You are talking to that man, and all of them, at once.

There was at one point one Jamarcus Russell. He entered the Jimbo Fisher offense on this play.


"You made a nice throw on this play, Jamarcus," he said, writing on the whiteboard.

"Sir, I've...I've never seen that play before." That Jamarcus had just reported to camp and settled into the dorms at LSU. He had, to his knowledge, never seen the play before, or even been coached for a single down by Jimbo Fisher.

"You have, Jamarcus. You've both thrown this play and already not thrown it. This play is every play. This play is no play at all. Our offense is multiple, Jamarcus. Are you aware of what that means, Jamarcus? Truly aware?"

I was not.

"Jamarcus, every single action creates reality. Every last single one of them. With each single twitch of the finger, you redefine reality. What'd you have for lunch, son?"

"I had a ham sandwich, sir. Some chips, too."

"Somewhere, there was another Jamarcus Russell who had a salad. And then another the next day, and the other, and somewhere yet another Jamarcus who continued doing this until he was a lean, mean killing machine of a football player. He's already out there somewhere, Jamarcus. You see what I'm saying?"
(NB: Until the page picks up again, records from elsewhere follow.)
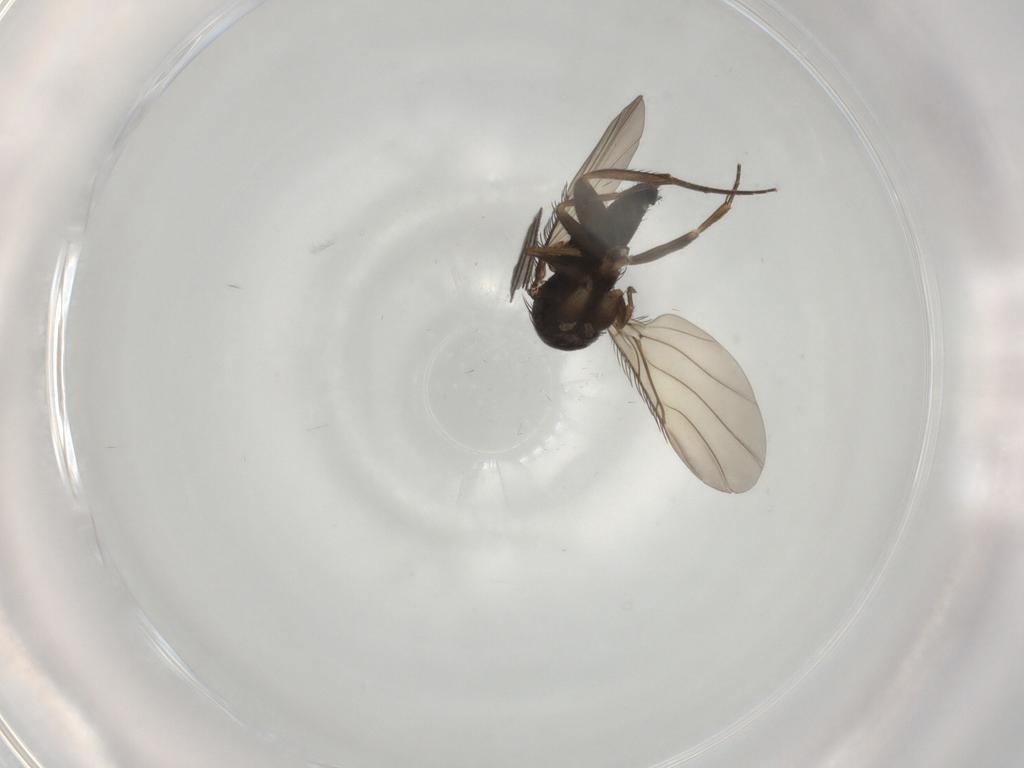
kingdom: Animalia
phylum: Arthropoda
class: Insecta
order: Diptera
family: Phoridae
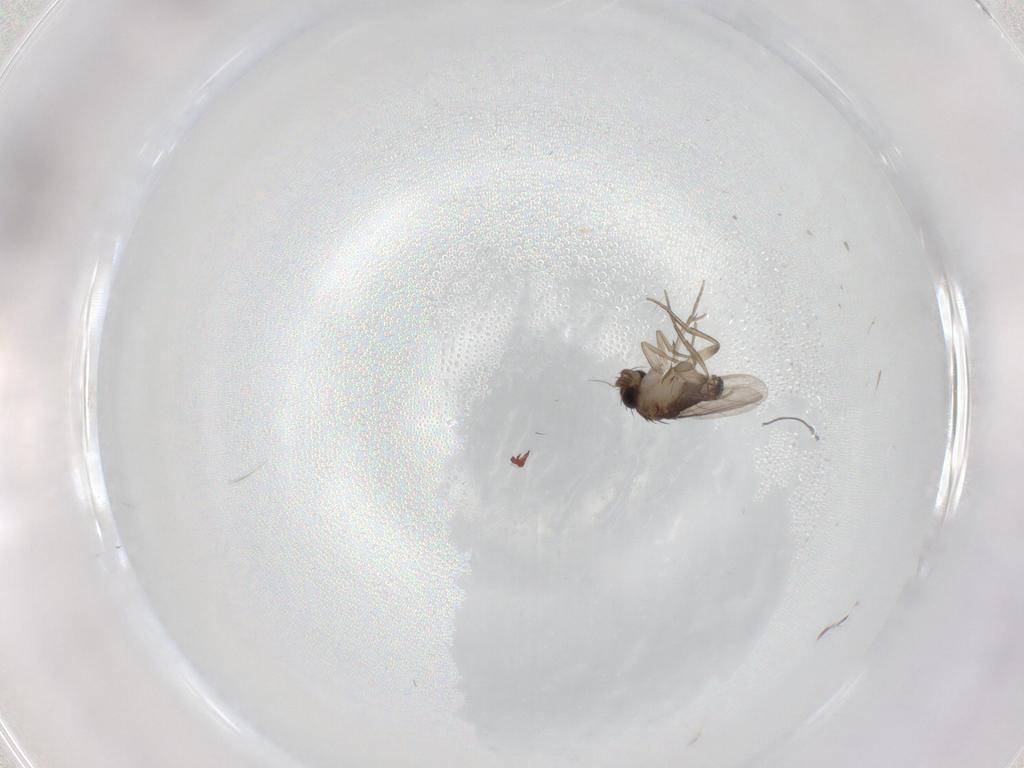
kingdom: Animalia
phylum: Arthropoda
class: Insecta
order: Diptera
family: Phoridae
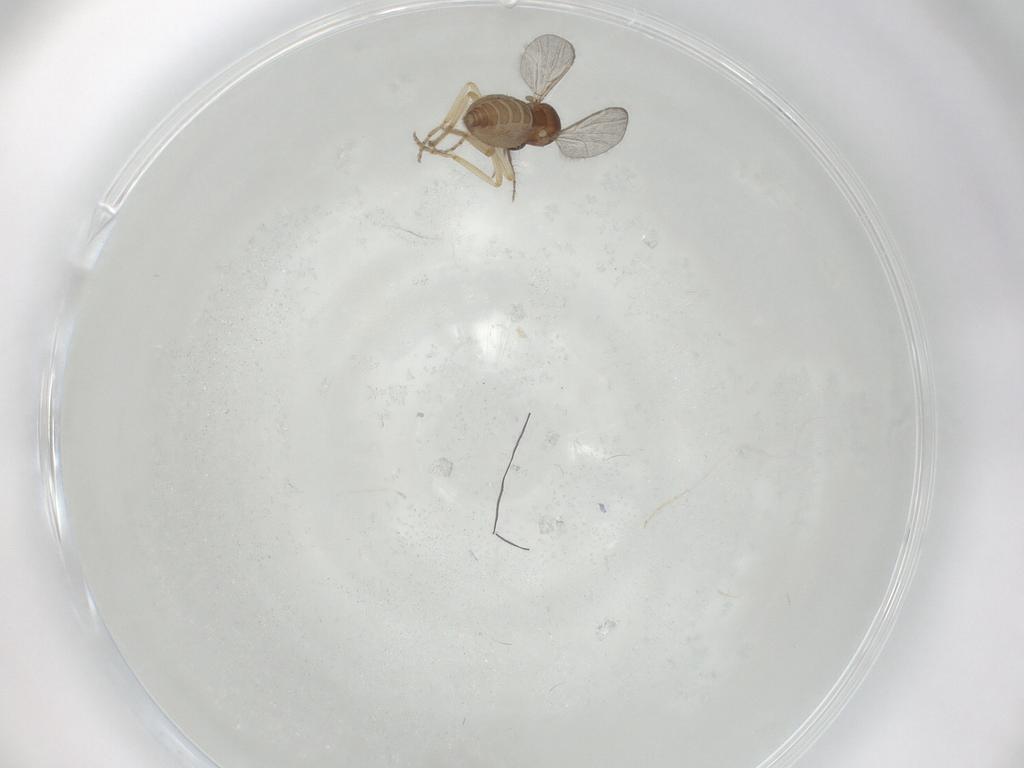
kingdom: Animalia
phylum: Arthropoda
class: Insecta
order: Diptera
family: Ceratopogonidae
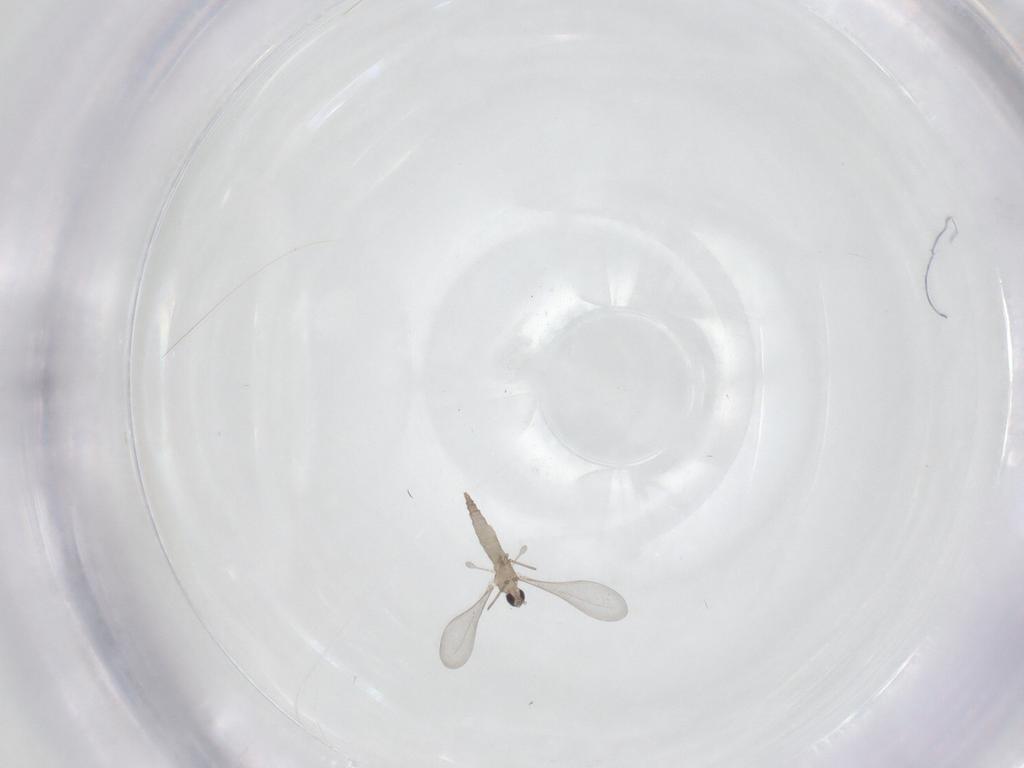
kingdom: Animalia
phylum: Arthropoda
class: Insecta
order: Diptera
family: Cecidomyiidae
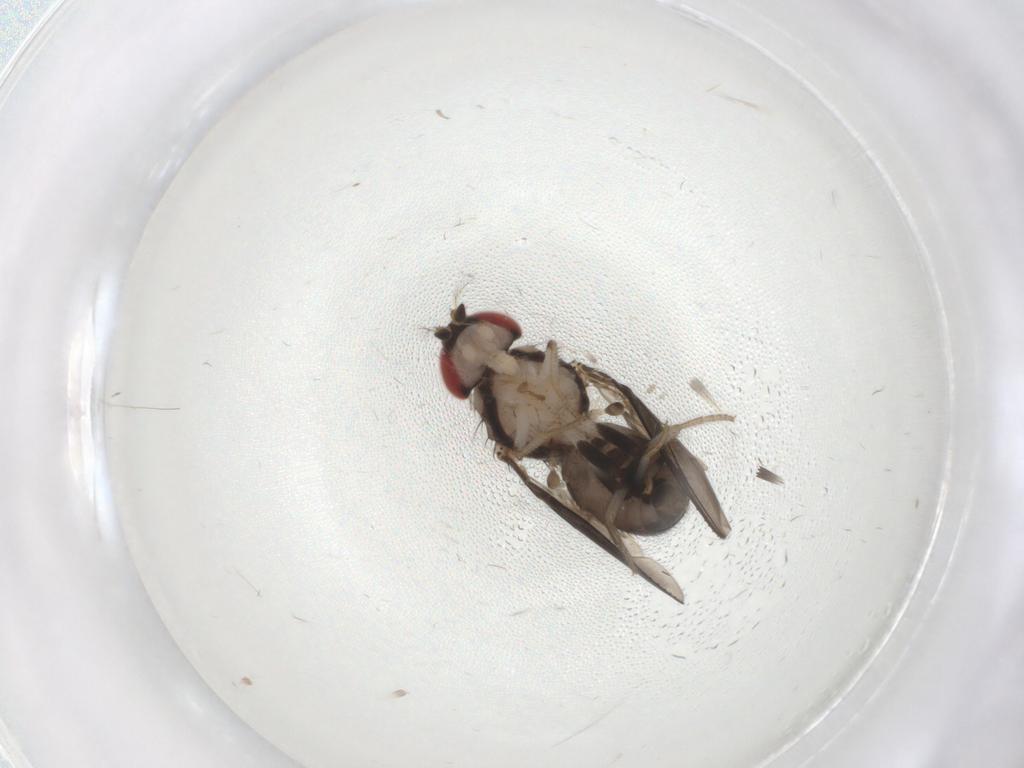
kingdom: Animalia
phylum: Arthropoda
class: Insecta
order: Diptera
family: Drosophilidae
"Well...lemme just say this. What's the best thing an offense can be? Multiple, that's what. And what's the most multiple thing in the world? Everything, that's what. And what's the most inclusive view of everything?

"I dunno."

"Simple: the quantum playbook. Every play is your base play. Every pass route ends with every outcome. Every audible is on; every protection has been made, countered, and made again. Take the Z receiver here. He's running a post route, right?"

"Yeah, coach."

"Sure he is. But what if the middle of the field ain't open? Well, here's what could happen. He can turn that route upfield."
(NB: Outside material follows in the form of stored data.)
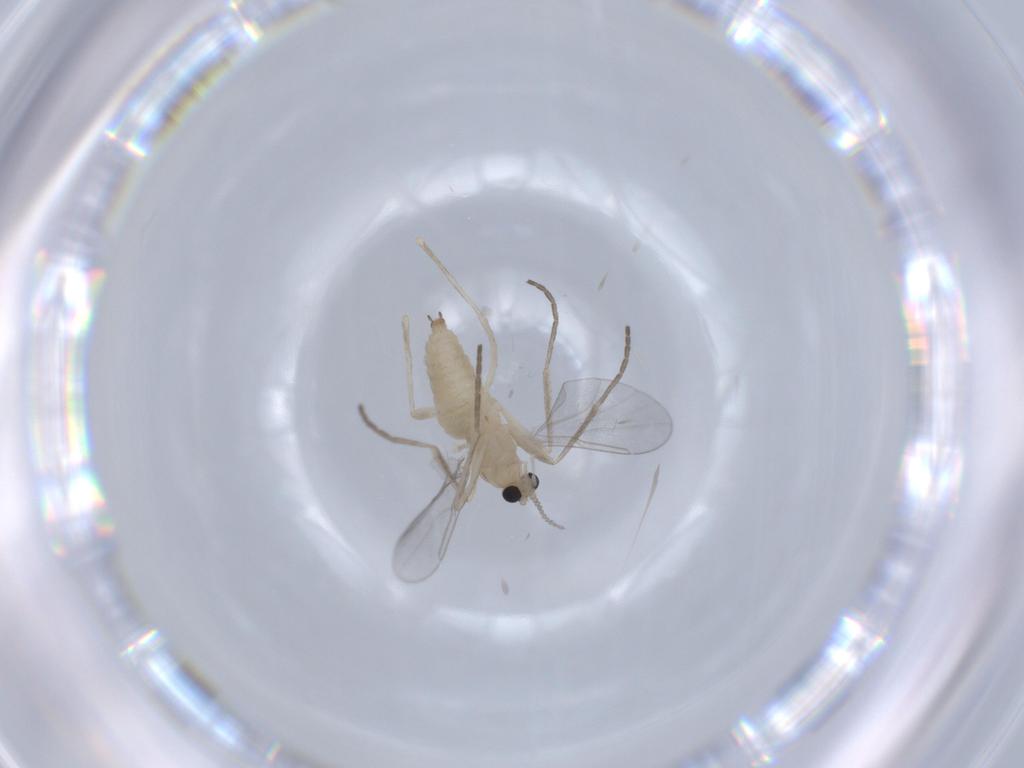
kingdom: Animalia
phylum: Arthropoda
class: Insecta
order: Diptera
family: Cecidomyiidae
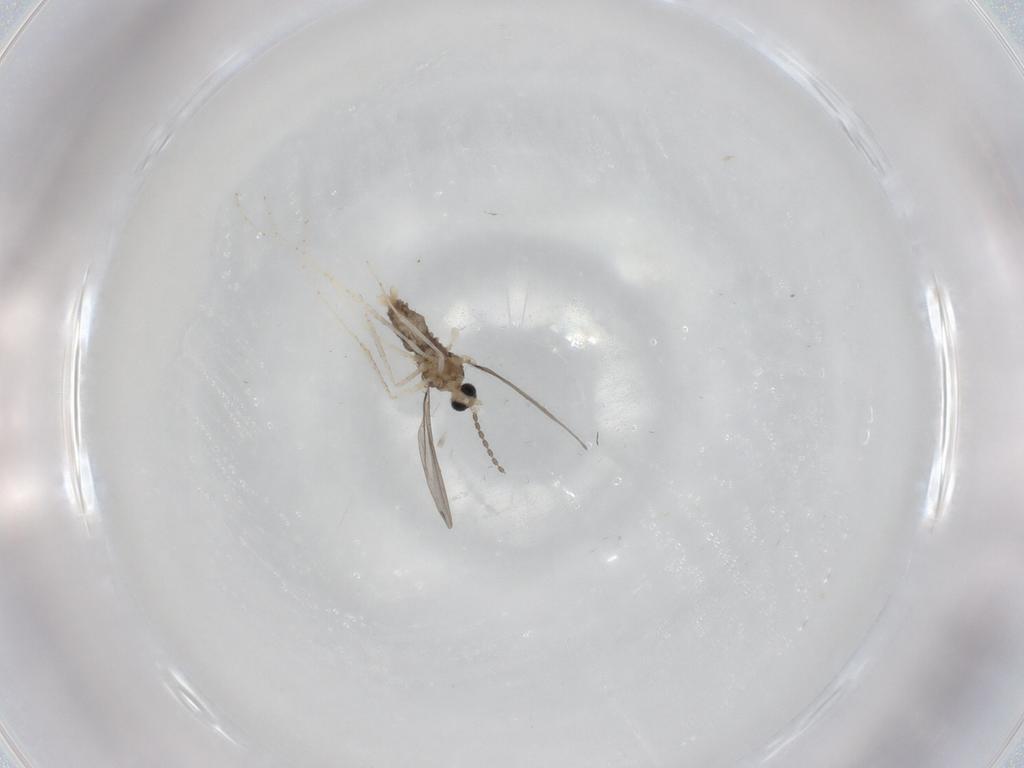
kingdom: Animalia
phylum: Arthropoda
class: Insecta
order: Diptera
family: Cecidomyiidae
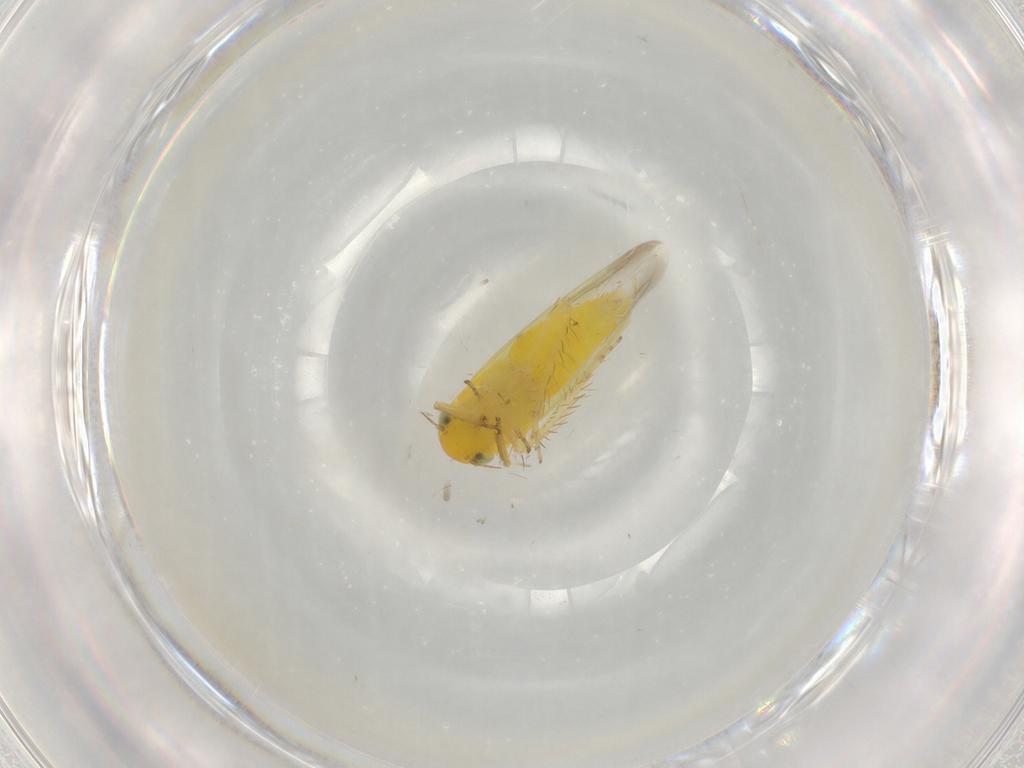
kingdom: Animalia
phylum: Arthropoda
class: Insecta
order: Hemiptera
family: Cicadellidae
"And then turn into this."


"That'll freak 'em out, right?"

"Sure would, coach."

"Then he's running full speed towards the wall, right?"


"What's he gonna do, Jamarcus? Is he just gonna keep going and hit that durned ol' wall at 20 miles per hour? No sir, he's gonna duck through a wormhole just at the last second."

"A wha--"

"He'll find hisself on a mysterious train in a mythical island filled with riddles."


"Is that a touchdown, coach?"

"No, but it's fuckin' fascinating, that's what it is. You know what ain't on that mystic island of riddles?"

"What, coach?"

"A physical defensive back stiffing him at the line of scrimmage, that's what. Wide open all day and behind the defense to an extent they can't possibly comprehend. Who else runs THAT route, huh? That's the point, son: we're every offense at once, except in one place."

"That sounds confusing, coach."

"In certain realities it is, sure. But you'll get it, or you won't. It'll work out either way."

He was right. I went on that season to win ten games, and five, and also go undefeated. I was drafted by the Colts, the Chargers, and the Raiders. (The Raiders one was funny, and also not.) I left football, and stayed in, and did both, and also became a noted reality show star in Venezuela after three seasons in the league. JImbo was right: I was all things at once in the Jimbo Fisher offense: failure, success, mystery, plain fact, given, enigma, bot, human, ignominy, heroism, shame, and triumph.

The only defense for it, ultimately, was itself. On any night, it was all things, but ultimately had to walk the path between one choice and another. Those sunbeams had to split. E.J. Manuel never understood that on the night they lost to NC State, somewhere, just through the 3.4 centimeters of quantum matter separating us from the next plane of existence, he was in fact winning that same game, yet differently. His choice would be his, and would always be his unless he went to a black hole where time, space, light, and energy converge at an infinitely dense point from which there is no exit, no other side.

He went to Buffalo. That is the same thing, I'm told, at least according to those who know the universe's playbook better than we do.


P.S. There's a timeline where Jeff Bowden took over after Bobby retired. Florida State has two championships there. In basketball. Also that Earth is ruled by OwlLords.